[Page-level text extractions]
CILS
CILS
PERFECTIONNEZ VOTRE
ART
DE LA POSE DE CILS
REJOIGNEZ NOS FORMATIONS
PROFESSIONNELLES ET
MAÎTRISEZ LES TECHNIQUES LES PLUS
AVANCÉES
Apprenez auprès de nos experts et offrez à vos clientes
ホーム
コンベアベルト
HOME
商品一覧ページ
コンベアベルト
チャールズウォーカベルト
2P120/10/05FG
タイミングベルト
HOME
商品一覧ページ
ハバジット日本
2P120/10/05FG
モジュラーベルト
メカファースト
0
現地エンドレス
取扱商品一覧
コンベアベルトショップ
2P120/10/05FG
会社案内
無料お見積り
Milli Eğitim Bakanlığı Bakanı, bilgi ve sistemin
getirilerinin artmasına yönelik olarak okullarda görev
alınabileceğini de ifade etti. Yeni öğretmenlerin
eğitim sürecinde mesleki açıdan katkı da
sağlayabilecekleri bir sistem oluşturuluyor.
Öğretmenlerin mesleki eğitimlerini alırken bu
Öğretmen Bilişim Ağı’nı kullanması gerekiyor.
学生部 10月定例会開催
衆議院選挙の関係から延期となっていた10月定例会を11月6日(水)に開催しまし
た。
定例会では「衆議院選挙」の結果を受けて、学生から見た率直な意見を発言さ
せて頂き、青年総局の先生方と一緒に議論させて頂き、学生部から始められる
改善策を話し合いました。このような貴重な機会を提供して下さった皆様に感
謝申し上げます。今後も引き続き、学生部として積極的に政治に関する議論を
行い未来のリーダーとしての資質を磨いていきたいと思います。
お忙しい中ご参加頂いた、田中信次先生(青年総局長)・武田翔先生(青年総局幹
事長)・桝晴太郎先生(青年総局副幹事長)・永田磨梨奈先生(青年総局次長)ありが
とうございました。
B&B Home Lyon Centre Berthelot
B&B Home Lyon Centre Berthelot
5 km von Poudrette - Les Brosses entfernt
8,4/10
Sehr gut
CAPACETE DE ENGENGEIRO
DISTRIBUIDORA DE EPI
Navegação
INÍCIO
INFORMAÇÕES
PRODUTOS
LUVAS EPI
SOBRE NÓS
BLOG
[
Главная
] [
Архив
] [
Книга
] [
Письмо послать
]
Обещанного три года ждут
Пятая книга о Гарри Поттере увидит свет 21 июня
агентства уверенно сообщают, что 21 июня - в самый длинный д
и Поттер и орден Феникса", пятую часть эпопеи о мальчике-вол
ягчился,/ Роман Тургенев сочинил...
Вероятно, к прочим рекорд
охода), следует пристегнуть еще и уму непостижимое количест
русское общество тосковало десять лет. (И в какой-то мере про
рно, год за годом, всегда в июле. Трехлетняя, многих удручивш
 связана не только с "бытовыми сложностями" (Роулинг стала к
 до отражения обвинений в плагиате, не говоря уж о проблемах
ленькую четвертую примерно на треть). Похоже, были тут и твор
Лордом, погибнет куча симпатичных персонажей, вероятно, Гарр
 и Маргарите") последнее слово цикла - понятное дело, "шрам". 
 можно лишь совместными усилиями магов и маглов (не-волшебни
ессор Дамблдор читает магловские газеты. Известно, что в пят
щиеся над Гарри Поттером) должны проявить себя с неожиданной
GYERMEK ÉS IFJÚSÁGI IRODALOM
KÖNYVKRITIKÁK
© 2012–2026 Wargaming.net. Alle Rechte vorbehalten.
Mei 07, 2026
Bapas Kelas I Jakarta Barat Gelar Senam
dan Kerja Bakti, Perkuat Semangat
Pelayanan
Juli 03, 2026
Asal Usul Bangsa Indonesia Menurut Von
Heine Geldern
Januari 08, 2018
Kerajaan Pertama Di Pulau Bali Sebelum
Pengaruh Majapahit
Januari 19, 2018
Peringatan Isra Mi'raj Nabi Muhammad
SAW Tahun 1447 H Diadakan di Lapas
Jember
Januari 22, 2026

Exercise description: Reproduce verbatim the lines of the data from the first line through the line containing "alınabileceğini de ifade", both ends included.

Task result:
CILS
CILS
PERFECTIONNEZ VOTRE
ART
DE LA POSE DE CILS
REJOIGNEZ NOS FORMATIONS
PROFESSIONNELLES ET
MAÎTRISEZ LES TECHNIQUES LES PLUS
AVANCÉES
Apprenez auprès de nos experts et offrez à vos clientes
ホーム
コンベアベルト
HOME
商品一覧ページ
コンベアベルト
チャールズウォーカベルト
2P120/10/05FG
タイミングベルト
HOME
商品一覧ページ
ハバジット日本
2P120/10/05FG
モジュラーベルト
メカファースト
0
現地エンドレス
取扱商品一覧
コンベアベルトショップ
2P120/10/05FG
会社案内
無料お見積り
Milli Eğitim Bakanlığı Bakanı, bilgi ve sistemin
getirilerinin artmasına yönelik olarak okullarda görev
alınabileceğini de ifade etti. Yeni öğretmenlerin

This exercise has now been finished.